In a 1985 guest editorial in the Canterbury Botanical Society Journal, she wrote of her, and her husband's, history with that society, recalling: "The development of the Society over the years has been, for me, an interesting one. It has had its ups and downs; but now with those activities recorded in the monthly Newsletter taking place, it must certainly be flourishing." She recounted the Society's first Summer Camp in 1970, at the Black Birch Range, Marlborough, at the observatory at an altitude of 1,500 metres – "one stepped out the door into a sea of Celmisia spectabilis, a good season for the flowering of Celmisia in the region." She also reflected on the growth of the Cass Field Station in recounting her first trip to Cass, with her husband's close friend Charles Chilton and his wife, where they stayed in a cottage which "consisted of the kitchen with a small room leading off containing two bunks, occupied by the Professor [Chilton] and his wife ... the student quarters were reached from the porch and contained six bunks. As there was only one bunkroom for students, ladies and men were there at different times." On subsequent trips, with her husband and his students, she "took over the responsibilities of the cooking", encountering "real difficulties" in doing so, with "long-legged bodies sitting around the open fireplace, a line of dripping socks above."

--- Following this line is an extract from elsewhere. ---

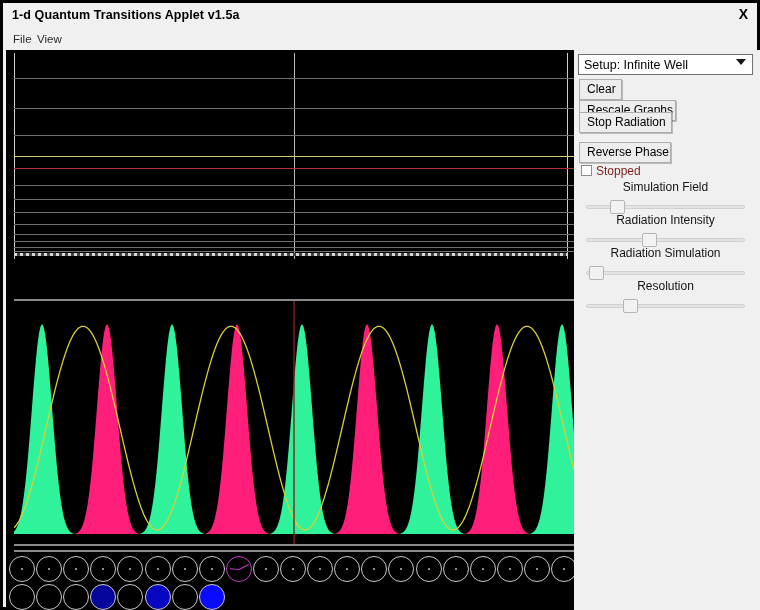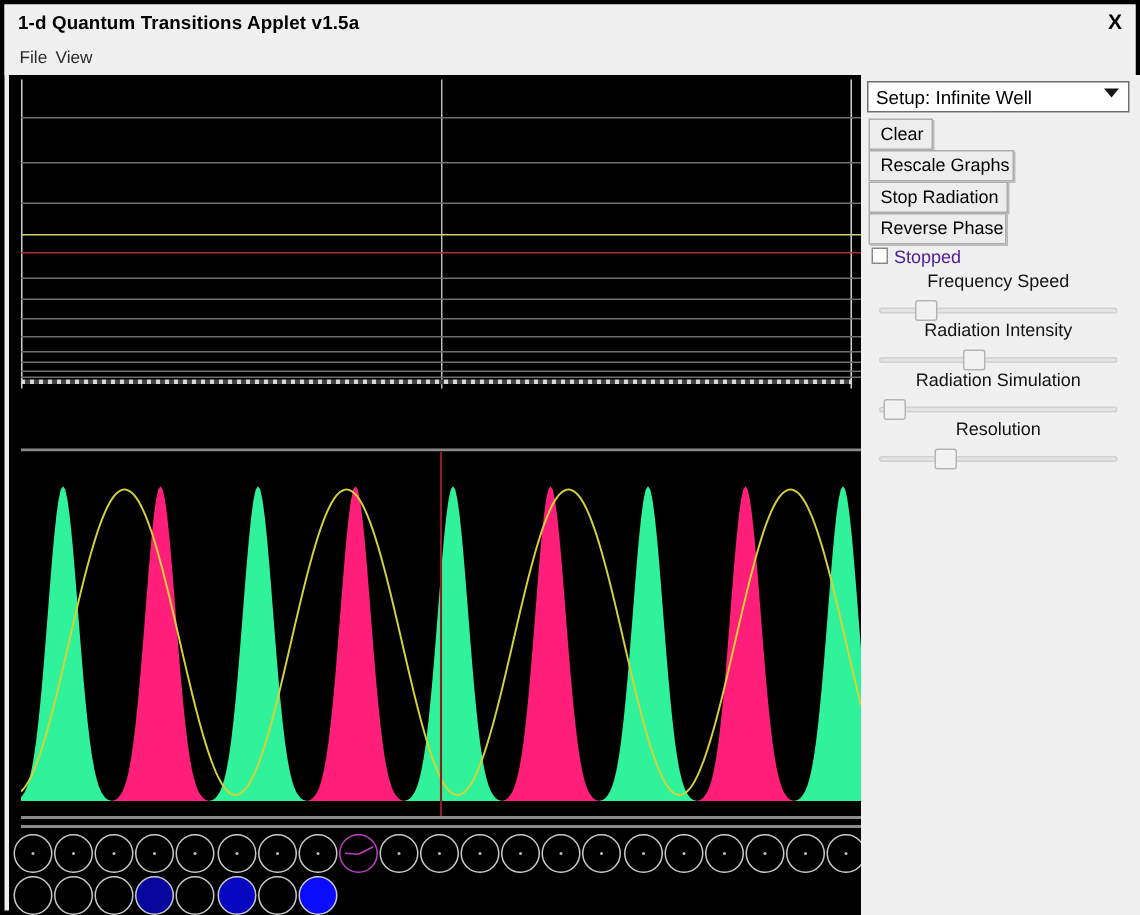"Stop Radiation" div.btn { top: 71px -> 62px }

The historian Margaret Alington undertook research and made notes for an as-yet-unpublished biographical entry on Jean Foweraker for inclusion in the Dictionary of New Zealand Biography.

Jean Foweraker was also the author of four volumes of genealogical research into her paternal and maternal ancestry, which were posthumously published.

==Personal life==
In 1919, she married the botanist and forester Charles Ethelbert Foweraker, under whom she had at one point studied. They had a son, a geologist in British Columbia, and a daughter, who worked for the Department of Australian External Affairs and British Foreign Service, including at Saigon and Warsaw, and in Korea.